What is expected: Extend the passage on insurers' subrogation rights and control of recovery proceedings, picking up after its final sentence.

Source passage:
Applying this principle, Angas would not
be fully indemnified if SBC were entitled in the exercise of its rights of
subrogation to
amounts that reflect a loss suffered by Angas in respect of which
SBC had not provided an indemnity.
- Where
part of a loss is insured and part of it is not and a claim is available against
a third party in respect of both types of loss,
then, absent agreement between
insurer and insured, it appears that the insured is entitled to retain control
of the proceedings
against the third party: Baulderstone Hornibrook
Engineering Pty Ltd v Gordian Runoff Ltd [2008] NSWCA 243 at [307] per
Allsop P. However, if it does so, it will be liable for the costs of the
proceedings in the event that they are unsuccessful.
On the other hand, the
insured will be entitled to retain an amount necessary to cover the costs of
recovery before having to account
to the insurer for any amount recovered: see
Insurance Contracts Act 1984 (Cth) s 67.

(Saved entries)
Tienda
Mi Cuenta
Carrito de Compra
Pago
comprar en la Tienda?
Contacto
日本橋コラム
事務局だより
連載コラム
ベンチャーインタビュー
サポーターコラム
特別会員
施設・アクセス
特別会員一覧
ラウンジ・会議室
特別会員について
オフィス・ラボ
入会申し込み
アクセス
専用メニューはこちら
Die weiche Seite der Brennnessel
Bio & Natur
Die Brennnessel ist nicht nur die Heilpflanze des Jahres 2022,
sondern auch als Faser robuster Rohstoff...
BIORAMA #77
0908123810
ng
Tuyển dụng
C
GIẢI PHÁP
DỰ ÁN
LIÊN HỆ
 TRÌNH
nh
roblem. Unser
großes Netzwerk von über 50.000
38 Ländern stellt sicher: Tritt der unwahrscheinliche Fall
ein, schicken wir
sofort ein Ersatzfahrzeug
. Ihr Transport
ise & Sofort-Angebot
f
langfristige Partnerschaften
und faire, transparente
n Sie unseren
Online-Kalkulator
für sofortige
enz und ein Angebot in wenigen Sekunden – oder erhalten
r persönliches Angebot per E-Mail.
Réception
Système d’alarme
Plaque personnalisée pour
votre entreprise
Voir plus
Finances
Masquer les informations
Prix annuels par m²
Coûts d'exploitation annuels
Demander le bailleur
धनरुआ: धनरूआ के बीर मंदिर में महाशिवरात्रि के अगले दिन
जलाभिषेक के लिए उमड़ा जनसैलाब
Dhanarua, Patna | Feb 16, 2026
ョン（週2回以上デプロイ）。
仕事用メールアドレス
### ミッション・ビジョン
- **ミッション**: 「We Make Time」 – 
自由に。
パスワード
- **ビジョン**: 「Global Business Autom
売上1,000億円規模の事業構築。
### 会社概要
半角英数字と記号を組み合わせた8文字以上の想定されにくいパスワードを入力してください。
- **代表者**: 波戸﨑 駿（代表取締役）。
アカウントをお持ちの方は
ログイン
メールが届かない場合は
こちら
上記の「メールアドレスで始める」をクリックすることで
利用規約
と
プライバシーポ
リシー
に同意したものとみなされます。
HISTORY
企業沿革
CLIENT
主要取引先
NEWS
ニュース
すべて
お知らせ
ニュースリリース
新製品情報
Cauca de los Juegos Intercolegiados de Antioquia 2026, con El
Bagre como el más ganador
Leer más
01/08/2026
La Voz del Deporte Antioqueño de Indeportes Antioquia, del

Answer for this exercise:
- Where
the insured retains control of the proceedings and is successful, the insured
must, after the payment of the costs of recovery,
account to the insurer for any
amount recovered in respect of the loss in respect of which indemnity was
granted, except to the extent
that the insured was not fully indemnified by the
insurer. Whether the insurer’s right to recover that amount is properly
regarded
as an aspect of its rights of subrogation or should be regarded as
having some other source remains unresolved: see British Traders Insurance Co
Ltd v Monson [1964] HCA 24; (1964) 111 CLR 86 at 94 per Kitto, Taylor and Owen JJ; cf
Lord Napier and Ettrick v Hunter [1993] AC 713.
- These
general principles are reflected in the terms of the Policy. Clause 4.29
provides for a right of subrogation. Clause 4.30 requires
Angas to account to
SBC for any recoveries it makes that reduces the loss or damage that was the
subject of Angas’s claim against
SBC, but only to the extent that the
amount would not have been paid under the Policy if Angas had recovered against
the third party
first.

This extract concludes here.